* What is required
From the first line of the records below, transcribe each line exactly up to and including the one with "right hip: (615, 587)"; pictures stay out.

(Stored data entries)
________________________________________

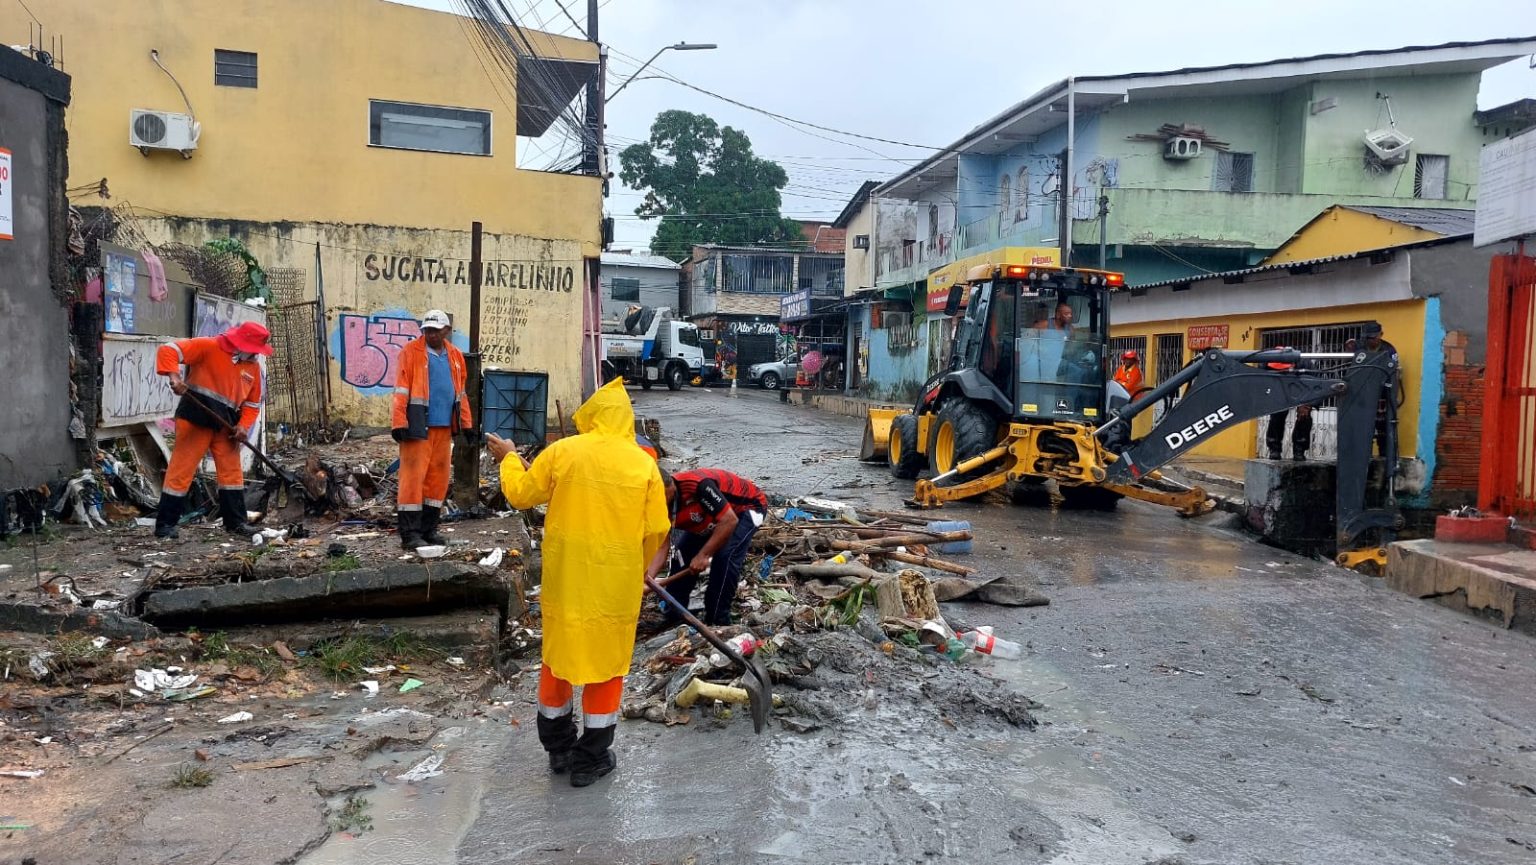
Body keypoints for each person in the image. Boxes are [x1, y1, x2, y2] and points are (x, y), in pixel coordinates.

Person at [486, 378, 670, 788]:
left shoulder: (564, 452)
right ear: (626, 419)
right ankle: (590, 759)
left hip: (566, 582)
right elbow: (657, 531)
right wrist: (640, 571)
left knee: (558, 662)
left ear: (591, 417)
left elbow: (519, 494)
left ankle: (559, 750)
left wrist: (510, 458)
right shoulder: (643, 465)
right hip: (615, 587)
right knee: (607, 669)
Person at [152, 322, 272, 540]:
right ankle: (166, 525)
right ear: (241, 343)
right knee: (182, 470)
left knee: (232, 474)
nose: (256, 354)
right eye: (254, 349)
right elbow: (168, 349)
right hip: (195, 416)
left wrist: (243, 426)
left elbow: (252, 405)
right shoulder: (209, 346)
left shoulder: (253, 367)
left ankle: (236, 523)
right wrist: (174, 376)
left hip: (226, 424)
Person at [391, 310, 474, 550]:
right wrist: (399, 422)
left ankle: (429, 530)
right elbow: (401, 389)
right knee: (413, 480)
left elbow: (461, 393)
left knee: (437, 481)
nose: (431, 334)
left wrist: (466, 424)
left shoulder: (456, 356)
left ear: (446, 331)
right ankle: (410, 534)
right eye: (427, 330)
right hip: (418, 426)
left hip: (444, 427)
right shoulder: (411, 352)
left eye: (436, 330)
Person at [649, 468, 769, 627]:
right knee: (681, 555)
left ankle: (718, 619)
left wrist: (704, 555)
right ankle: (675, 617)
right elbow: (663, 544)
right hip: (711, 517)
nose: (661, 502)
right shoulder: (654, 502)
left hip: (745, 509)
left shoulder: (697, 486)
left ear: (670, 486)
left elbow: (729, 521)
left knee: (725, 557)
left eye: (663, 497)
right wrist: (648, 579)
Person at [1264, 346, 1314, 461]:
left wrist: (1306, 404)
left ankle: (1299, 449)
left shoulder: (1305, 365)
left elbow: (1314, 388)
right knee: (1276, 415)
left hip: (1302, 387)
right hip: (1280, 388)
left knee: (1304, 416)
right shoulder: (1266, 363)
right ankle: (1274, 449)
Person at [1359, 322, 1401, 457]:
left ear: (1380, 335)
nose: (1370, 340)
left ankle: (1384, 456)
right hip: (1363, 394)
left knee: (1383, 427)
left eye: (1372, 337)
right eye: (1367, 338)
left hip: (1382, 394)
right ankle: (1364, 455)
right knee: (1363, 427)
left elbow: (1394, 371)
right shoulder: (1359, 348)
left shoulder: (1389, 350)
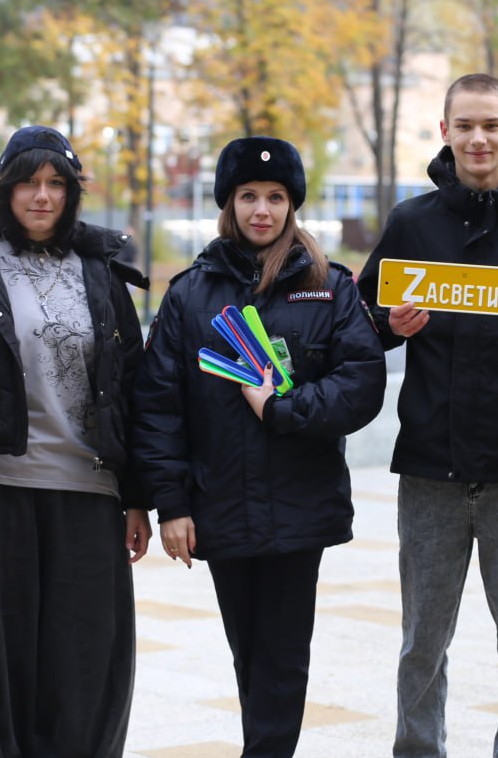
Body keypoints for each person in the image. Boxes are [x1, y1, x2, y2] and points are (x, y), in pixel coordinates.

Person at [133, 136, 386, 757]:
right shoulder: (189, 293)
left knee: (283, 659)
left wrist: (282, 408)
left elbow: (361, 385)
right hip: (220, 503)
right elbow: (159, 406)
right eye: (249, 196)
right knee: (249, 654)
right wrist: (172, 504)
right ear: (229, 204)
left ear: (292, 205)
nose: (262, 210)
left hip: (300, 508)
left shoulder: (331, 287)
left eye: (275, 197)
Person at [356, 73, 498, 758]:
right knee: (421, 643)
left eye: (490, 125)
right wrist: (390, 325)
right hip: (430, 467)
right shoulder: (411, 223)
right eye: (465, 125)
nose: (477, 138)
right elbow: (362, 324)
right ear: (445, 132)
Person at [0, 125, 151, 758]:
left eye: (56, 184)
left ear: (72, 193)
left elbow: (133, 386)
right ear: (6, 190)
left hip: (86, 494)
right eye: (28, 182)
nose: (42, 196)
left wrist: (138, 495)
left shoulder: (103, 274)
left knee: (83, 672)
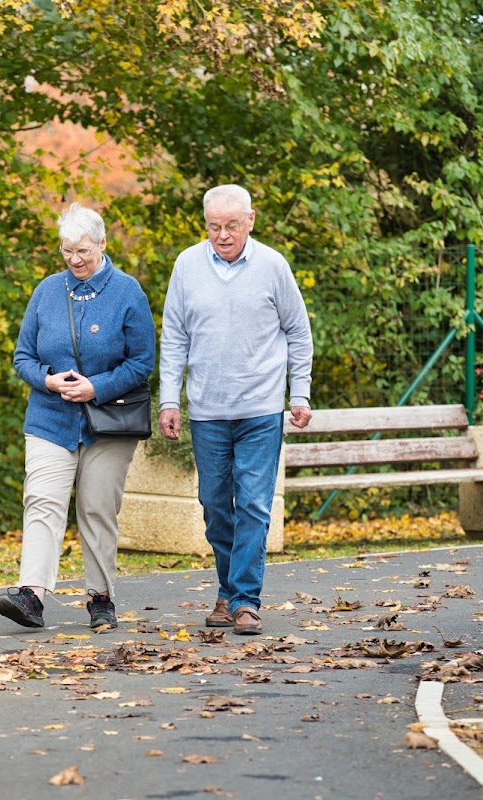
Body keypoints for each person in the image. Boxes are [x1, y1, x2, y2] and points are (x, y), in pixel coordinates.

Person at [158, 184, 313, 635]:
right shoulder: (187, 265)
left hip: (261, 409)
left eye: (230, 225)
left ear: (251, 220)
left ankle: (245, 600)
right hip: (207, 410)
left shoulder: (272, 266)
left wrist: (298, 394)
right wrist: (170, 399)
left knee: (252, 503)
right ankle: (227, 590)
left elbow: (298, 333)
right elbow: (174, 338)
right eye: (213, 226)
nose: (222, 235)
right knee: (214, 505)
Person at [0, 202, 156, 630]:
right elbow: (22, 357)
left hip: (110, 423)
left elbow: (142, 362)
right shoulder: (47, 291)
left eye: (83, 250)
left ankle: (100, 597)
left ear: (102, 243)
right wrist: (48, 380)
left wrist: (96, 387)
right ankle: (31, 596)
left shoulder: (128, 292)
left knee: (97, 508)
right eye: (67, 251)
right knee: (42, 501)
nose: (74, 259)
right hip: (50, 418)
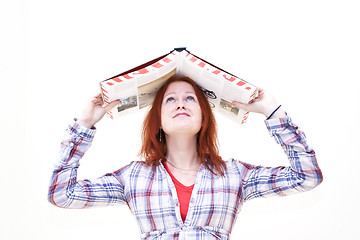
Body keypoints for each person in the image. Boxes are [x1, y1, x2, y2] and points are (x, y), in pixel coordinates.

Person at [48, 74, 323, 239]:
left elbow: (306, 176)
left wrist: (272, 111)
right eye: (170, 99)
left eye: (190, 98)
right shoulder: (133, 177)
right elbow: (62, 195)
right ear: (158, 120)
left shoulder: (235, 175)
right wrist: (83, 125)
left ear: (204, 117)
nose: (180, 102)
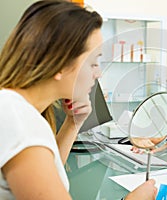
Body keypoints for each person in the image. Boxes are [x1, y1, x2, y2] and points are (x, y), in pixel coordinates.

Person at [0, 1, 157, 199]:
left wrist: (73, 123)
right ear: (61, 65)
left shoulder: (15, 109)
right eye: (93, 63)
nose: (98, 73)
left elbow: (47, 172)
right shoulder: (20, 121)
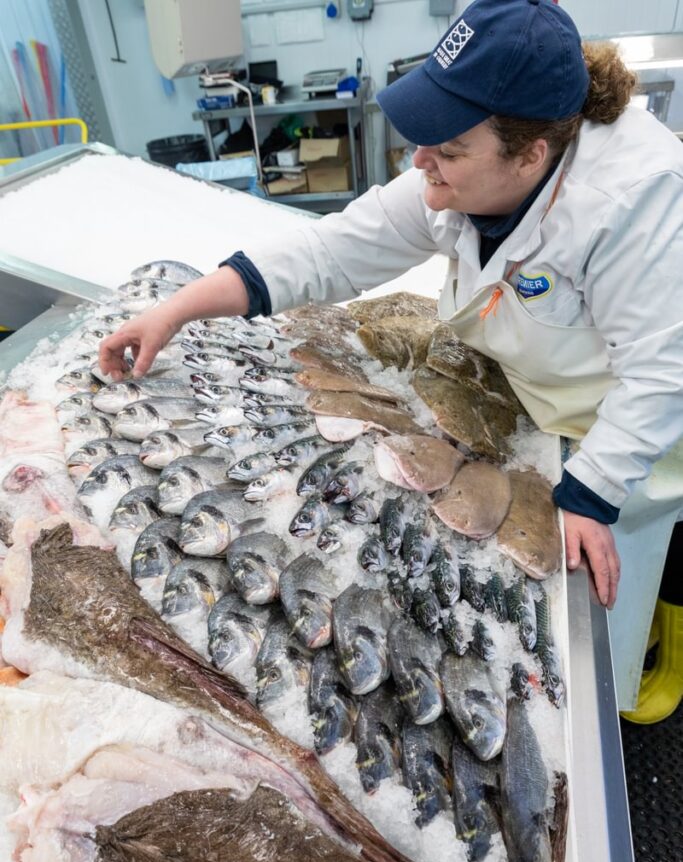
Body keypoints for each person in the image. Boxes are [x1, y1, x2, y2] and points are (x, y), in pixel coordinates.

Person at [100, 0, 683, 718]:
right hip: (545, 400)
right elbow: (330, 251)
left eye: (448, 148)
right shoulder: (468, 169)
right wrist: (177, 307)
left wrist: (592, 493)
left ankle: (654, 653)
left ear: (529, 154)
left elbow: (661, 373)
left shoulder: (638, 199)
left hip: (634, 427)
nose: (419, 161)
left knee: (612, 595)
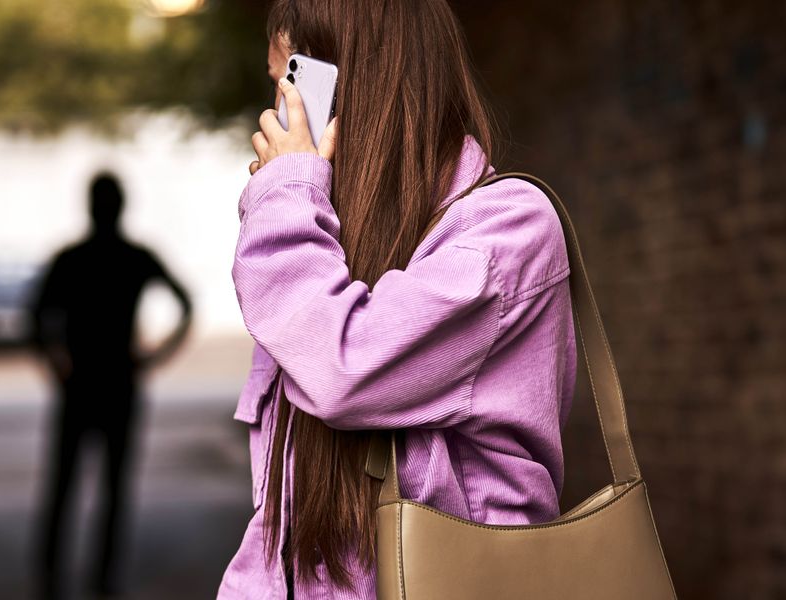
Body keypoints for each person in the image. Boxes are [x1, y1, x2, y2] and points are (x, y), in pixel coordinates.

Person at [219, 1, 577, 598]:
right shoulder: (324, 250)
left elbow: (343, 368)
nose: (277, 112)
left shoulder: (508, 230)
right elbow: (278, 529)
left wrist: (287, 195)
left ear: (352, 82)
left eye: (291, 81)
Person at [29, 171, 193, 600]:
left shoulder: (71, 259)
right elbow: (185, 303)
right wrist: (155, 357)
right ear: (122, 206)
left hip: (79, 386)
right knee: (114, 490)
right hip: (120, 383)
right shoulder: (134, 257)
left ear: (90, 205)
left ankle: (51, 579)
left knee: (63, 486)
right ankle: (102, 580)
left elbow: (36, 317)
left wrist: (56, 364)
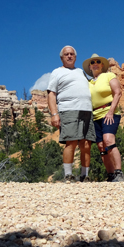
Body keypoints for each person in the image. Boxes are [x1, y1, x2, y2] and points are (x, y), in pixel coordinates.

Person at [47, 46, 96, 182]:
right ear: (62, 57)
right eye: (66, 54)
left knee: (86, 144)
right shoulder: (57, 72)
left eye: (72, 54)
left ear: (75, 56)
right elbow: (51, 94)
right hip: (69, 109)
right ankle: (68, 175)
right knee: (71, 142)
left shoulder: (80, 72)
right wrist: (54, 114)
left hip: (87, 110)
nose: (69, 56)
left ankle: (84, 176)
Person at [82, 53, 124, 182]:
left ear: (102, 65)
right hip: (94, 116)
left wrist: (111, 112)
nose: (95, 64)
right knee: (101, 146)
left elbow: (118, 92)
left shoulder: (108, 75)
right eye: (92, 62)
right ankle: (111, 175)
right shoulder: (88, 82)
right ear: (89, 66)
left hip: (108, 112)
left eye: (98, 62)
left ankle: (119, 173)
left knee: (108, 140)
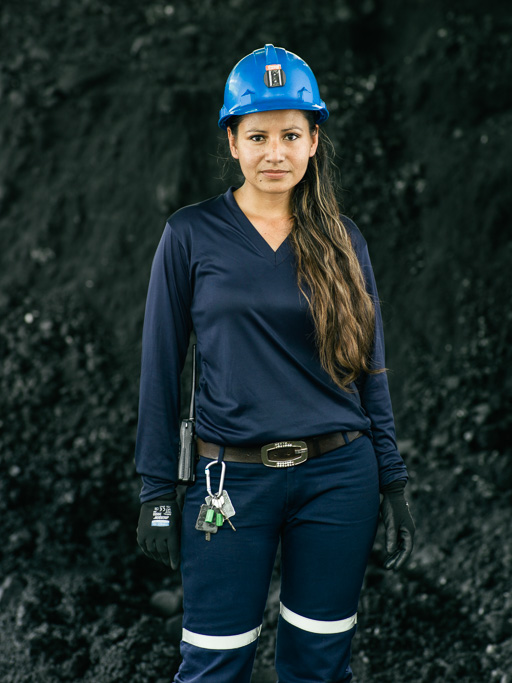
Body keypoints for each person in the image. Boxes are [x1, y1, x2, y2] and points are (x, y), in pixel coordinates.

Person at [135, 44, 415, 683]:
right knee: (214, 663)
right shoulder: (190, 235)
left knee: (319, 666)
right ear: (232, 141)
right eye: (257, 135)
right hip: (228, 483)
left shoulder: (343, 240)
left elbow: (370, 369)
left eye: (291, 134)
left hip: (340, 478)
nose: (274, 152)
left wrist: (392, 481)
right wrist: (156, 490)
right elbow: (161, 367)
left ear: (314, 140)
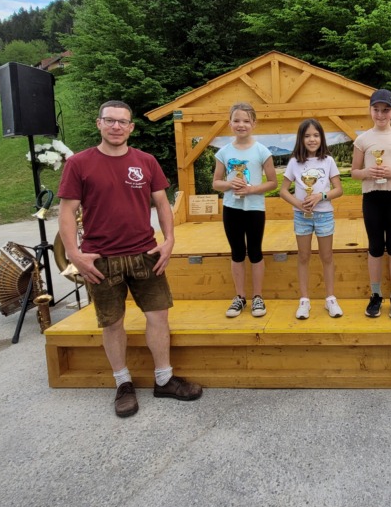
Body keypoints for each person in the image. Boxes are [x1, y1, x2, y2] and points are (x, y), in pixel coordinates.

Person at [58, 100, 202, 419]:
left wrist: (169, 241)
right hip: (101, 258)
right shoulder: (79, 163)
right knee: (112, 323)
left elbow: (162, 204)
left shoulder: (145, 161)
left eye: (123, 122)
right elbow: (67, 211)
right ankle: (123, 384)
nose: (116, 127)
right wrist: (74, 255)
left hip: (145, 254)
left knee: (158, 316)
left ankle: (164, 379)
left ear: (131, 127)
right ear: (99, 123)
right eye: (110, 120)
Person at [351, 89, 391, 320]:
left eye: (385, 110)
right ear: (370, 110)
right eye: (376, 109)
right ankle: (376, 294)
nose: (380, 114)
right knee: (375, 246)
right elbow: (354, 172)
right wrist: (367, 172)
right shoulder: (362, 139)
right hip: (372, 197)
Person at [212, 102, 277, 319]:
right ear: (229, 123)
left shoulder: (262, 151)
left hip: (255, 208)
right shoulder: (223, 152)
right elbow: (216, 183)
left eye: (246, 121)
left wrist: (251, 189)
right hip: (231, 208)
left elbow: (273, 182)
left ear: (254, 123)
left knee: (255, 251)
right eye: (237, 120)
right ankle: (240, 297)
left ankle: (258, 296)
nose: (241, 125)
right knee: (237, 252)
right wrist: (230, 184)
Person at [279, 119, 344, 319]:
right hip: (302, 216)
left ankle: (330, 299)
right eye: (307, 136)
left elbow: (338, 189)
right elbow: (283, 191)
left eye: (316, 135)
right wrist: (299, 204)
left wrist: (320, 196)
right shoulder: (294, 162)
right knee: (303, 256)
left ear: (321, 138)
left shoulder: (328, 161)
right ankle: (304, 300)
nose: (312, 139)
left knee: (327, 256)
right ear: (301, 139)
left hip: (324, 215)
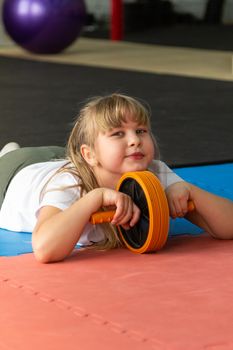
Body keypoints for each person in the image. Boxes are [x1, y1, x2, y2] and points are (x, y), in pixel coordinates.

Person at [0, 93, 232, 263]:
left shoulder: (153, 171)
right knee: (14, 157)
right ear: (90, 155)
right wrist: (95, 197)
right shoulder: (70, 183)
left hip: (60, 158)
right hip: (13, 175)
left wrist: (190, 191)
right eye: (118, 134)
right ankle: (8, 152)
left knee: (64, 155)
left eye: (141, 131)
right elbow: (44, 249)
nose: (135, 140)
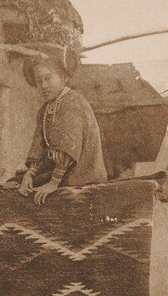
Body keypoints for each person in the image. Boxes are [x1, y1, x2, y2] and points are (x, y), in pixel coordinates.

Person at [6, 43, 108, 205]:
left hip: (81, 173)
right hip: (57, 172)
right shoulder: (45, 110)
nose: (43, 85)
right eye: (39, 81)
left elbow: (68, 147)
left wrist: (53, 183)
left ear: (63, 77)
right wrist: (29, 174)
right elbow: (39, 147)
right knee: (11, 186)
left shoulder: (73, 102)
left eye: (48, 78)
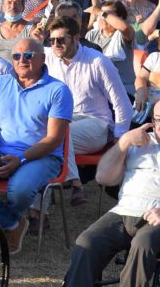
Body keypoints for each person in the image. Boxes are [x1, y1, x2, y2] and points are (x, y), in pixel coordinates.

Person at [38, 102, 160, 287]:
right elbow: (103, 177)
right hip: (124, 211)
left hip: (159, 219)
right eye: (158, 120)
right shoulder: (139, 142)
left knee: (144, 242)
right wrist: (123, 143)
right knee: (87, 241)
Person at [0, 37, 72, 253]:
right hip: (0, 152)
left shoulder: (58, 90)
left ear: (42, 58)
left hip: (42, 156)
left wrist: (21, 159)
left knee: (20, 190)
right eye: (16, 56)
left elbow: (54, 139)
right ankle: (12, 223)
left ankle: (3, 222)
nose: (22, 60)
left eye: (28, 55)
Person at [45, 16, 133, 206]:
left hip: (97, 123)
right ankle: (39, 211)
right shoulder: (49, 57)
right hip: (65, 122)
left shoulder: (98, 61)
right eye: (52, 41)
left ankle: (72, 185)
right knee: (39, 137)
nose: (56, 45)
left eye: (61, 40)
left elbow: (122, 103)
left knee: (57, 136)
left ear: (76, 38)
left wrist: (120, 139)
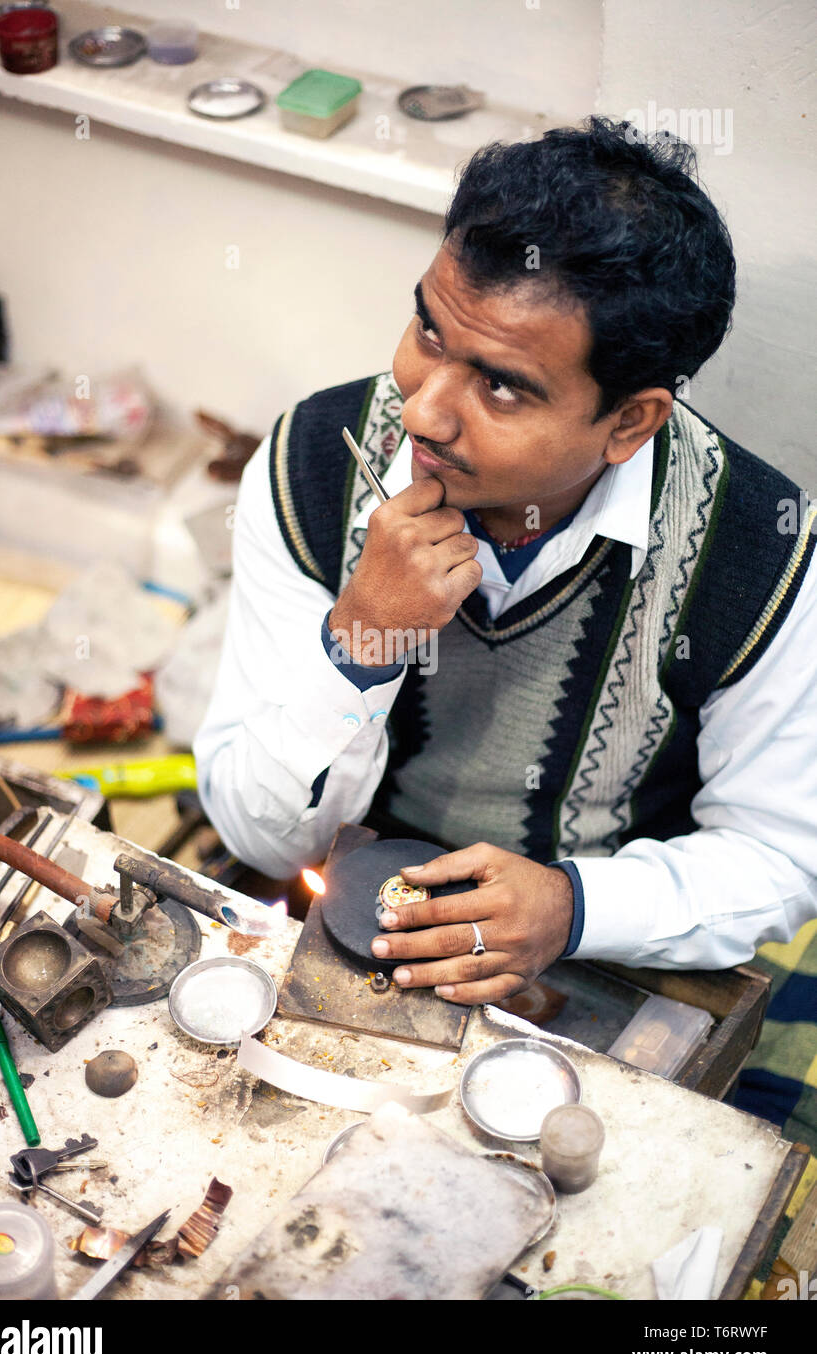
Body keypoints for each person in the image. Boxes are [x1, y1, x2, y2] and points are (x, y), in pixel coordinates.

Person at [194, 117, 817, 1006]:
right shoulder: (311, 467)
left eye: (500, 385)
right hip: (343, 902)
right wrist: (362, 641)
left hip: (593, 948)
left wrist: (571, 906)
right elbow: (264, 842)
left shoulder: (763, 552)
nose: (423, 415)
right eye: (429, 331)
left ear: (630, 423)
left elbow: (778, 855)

________________________________________

* Written solution
Body keypoints for each person in the image. Boxes are [x1, y1, x2, y2] and points are (x, y), in pixel coordinates.

Person at [486, 378, 670, 788]:
left shoulder: (564, 452)
right ear: (626, 419)
right ankle: (590, 759)
left hip: (566, 582)
right elbow: (657, 531)
right wrist: (640, 571)
left knee: (558, 662)
left ear: (591, 417)
left elbow: (519, 494)
left ankle: (559, 750)
left wrist: (510, 458)
right shoulder: (643, 465)
right hip: (615, 587)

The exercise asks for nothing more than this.